### PROBLEM DESCRIPTION:
Exactly the lines from the one containing "Document page, 2001x1125 pixels." through the final line of the listing are to be retyped, and nothing more.

### THE DATA:

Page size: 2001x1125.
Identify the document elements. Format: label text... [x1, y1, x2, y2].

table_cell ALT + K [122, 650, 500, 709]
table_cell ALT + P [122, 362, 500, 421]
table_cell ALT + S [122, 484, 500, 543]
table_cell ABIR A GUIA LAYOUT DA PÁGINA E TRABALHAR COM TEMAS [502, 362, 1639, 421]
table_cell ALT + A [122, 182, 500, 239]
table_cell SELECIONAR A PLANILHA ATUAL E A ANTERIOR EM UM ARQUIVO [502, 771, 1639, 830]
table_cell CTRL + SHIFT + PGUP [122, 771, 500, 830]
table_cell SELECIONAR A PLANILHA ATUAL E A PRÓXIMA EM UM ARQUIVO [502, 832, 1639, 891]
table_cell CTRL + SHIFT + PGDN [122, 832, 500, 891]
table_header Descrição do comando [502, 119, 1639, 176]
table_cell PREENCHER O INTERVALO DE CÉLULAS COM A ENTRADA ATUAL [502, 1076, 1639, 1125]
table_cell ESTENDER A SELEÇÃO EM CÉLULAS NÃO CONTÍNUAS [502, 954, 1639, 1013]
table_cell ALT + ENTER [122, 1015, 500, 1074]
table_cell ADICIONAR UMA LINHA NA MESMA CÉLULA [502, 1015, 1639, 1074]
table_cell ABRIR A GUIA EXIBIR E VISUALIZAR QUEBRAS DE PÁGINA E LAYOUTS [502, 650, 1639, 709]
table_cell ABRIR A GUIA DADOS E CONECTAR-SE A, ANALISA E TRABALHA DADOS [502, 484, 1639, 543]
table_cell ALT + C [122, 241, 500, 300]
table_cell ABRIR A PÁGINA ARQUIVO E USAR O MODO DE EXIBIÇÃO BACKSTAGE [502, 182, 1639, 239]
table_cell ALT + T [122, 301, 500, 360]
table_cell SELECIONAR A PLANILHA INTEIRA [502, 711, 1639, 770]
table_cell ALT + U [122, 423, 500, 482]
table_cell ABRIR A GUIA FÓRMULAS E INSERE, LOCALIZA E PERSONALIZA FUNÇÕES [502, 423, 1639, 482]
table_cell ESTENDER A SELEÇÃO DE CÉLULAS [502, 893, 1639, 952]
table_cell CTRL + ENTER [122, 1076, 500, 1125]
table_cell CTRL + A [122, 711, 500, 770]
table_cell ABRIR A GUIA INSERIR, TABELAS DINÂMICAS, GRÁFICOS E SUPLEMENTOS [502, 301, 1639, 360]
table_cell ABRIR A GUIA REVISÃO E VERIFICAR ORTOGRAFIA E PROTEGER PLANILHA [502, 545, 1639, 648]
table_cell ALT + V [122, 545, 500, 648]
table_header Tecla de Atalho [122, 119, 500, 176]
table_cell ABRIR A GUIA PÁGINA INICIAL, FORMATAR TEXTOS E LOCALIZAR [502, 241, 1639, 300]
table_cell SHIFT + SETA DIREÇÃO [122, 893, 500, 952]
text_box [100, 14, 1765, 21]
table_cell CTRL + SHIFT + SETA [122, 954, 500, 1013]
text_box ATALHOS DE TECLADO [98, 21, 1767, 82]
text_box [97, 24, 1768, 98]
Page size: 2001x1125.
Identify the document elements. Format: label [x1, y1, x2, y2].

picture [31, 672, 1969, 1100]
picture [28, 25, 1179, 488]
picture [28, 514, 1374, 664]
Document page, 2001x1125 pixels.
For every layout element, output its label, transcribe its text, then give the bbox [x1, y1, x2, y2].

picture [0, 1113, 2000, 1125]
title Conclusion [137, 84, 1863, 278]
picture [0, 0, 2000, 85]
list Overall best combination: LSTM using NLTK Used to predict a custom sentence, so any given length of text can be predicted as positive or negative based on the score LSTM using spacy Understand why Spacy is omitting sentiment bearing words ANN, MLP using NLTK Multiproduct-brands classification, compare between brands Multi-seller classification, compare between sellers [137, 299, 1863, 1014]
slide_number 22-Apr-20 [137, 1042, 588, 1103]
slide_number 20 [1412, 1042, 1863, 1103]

### WORKED SOLUTION:
Document page, 2001x1125 pixels.
For every layout element, output its label, transcribe its text, then give the bbox [x1, y1, x2, y2].

picture [0, 1113, 2000, 1125]
title Conclusion [137, 84, 1863, 278]
picture [0, 0, 2000, 85]
list Overall best combination: LSTM using NLTK Used to predict a custom sentence, so any given length of text can be predicted as positive or negative based on the score LSTM using spacy Understand why Spacy is omitting sentiment bearing words ANN, MLP using NLTK Multiproduct-brands classification, compare between brands Multi-seller classification, compare between sellers [137, 299, 1863, 1014]
slide_number 22-Apr-20 [137, 1042, 588, 1103]
slide_number 20 [1412, 1042, 1863, 1103]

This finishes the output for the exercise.